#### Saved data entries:
######
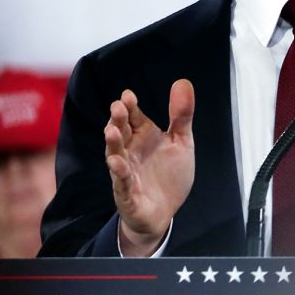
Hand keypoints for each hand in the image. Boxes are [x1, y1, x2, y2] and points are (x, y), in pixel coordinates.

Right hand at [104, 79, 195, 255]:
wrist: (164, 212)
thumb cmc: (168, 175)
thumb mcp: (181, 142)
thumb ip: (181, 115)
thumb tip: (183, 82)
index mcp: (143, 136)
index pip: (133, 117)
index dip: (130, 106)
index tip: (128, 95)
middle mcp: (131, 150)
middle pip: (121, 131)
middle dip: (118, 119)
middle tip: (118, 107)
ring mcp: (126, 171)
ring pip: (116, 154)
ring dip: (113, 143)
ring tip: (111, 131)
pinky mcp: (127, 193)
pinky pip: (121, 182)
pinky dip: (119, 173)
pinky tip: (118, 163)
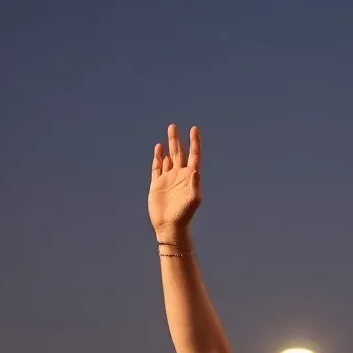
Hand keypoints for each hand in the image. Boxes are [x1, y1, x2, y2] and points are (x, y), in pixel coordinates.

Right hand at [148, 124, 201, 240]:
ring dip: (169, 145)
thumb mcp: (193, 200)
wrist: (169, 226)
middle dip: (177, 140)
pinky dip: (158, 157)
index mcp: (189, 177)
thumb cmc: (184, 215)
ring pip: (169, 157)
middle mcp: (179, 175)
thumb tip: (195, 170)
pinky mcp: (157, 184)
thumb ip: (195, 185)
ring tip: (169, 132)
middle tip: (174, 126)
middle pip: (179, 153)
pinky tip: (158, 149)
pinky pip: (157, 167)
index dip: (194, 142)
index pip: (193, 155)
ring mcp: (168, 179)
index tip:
######
#### Problem requirements:
Give the data again word for word, without images.

#### Finished task:
Hand keypoints for each hand in the image. Boxes are [x1, y1, x2, y2] and points are (x, y), in pixel coordinates.

Right hand at [104, 79, 195, 255]:
wrist: (164, 212)
thumb cmc: (168, 175)
thumb mcp: (181, 142)
thumb ip: (181, 115)
thumb tip: (183, 82)
index mcp: (143, 136)
index pip: (133, 117)
index dip: (130, 106)
index tip: (128, 95)
middle mcp: (131, 150)
middle pip: (121, 131)
middle dip: (118, 119)
middle tip: (118, 107)
ring mcp: (126, 171)
ring pip: (116, 154)
ring dip: (113, 143)
ring tip: (111, 131)
pinky mcp: (127, 193)
pinky pip: (121, 182)
pinky dip: (119, 173)
pinky tip: (118, 163)
Hand keypoints for each hand in the image. Boxes are [x1, y1, x2, y2] and points are (x, y), in pixel coordinates.

Right hand at [148, 124, 201, 240]:
ring dip: (169, 145)
thumb mcp: (193, 200)
wrist: (169, 226)
middle dip: (177, 140)
pinky dip: (158, 157)
index mcp: (189, 177)
thumb cmc: (184, 215)
ring pip: (169, 157)
middle mcp: (179, 175)
thumb tip: (195, 170)
pinky mcp: (157, 184)
thumb ip: (195, 185)
ring tip: (169, 132)
middle tip: (174, 126)
middle pip: (179, 153)
pinky tip: (158, 149)
pinky pip: (157, 167)
index dip: (194, 142)
index pip: (193, 155)
ring mcp: (168, 179)
index tip:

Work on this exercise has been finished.